Reproduce the data exactly; no word may be added or dropped.
BEGIN Records provided
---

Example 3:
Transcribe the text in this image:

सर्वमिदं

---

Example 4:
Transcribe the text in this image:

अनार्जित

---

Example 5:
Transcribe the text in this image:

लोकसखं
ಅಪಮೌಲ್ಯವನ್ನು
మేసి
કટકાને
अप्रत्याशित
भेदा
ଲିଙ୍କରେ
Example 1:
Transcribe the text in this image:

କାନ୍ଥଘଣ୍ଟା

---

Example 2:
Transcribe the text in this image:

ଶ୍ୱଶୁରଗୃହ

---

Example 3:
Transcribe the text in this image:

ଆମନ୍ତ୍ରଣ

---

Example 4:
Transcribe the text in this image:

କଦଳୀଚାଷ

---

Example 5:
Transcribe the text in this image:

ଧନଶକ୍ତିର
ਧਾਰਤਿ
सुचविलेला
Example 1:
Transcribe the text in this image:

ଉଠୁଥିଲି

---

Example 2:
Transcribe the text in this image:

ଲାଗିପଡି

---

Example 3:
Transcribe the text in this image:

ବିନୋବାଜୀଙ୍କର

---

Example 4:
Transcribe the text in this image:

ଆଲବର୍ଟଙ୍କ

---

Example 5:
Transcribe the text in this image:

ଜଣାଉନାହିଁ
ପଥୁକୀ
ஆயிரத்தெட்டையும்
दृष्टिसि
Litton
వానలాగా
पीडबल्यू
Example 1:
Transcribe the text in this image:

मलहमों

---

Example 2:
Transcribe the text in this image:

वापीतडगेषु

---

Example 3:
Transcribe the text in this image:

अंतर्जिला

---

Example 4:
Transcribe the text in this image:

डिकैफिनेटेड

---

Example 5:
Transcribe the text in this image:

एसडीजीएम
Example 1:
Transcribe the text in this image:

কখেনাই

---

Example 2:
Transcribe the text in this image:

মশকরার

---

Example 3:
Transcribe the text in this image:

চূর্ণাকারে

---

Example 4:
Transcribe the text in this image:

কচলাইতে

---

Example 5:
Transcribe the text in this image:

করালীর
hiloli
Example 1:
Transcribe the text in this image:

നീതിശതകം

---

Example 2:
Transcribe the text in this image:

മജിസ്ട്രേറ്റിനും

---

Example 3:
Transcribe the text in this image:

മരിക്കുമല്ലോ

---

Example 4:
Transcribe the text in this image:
END Records provided
**Answer**.
---

Example 3:
Transcribe the text in this image:

सर्वमिदं

---

Example 4:
Transcribe the text in this image:

अनार्जित

---

Example 5:
Transcribe the text in this image:

लोकसखं
ಅಪಮೌಲ್ಯವನ್ನು
మేసి
કટકાને
अप्रत्याशित
भेदा
ଲିଙ୍କରେ
Example 1:
Transcribe the text in this image:

କାନ୍ଥଘଣ୍ଟା

---

Example 2:
Transcribe the text in this image:

ଶ୍ୱଶୁରଗୃହ

---

Example 3:
Transcribe the text in this image:

ଆମନ୍ତ୍ରଣ

---

Example 4:
Transcribe the text in this image:

କଦଳୀଚାଷ

---

Example 5:
Transcribe the text in this image:

ଧନଶକ୍ତିର
ਧਾਰਤਿ
सुचविलेला
Example 1:
Transcribe the text in this image:

ଉଠୁଥିଲି

---

Example 2:
Transcribe the text in this image:

ଲାଗିପଡି

---

Example 3:
Transcribe the text in this image:

ବିନୋବାଜୀଙ୍କର

---

Example 4:
Transcribe the text in this image:

ଆଲବର୍ଟଙ୍କ

---

Example 5:
Transcribe the text in this image:

ଜଣାଉନାହିଁ
ପଥୁକୀ
ஆயிரத்தெட்டையும்
दृष्टिसि
Litton
వానలాగా
पीडबल्यू
Example 1:
Transcribe the text in this image:

मलहमों

---

Example 2:
Transcribe the text in this image:

वापीतडगेषु

---

Example 3:
Transcribe the text in this image:

अंतर्जिला

---

Example 4:
Transcribe the text in this image:

डिकैफिनेटेड

---

Example 5:
Transcribe the text in this image:

एसडीजीएम
Example 1:
Transcribe the text in this image:

কখেনাই

---

Example 2:
Transcribe the text in this image:

মশকরার

---

Example 3:
Transcribe the text in this image:

চূর্ণাকারে

---

Example 4:
Transcribe the text in this image:

কচলাইতে

---

Example 5:
Transcribe the text in this image:

করালীর
hiloli
Example 1:
Transcribe the text in this image:

നീതിശതകം

---

Example 2:
Transcribe the text in this image:

മജിസ്ട്രേറ്റിനും

---

Example 3:
Transcribe the text in this image:

മരിക്കുമല്ലോ

---

Example 4:
Transcribe the text in this image:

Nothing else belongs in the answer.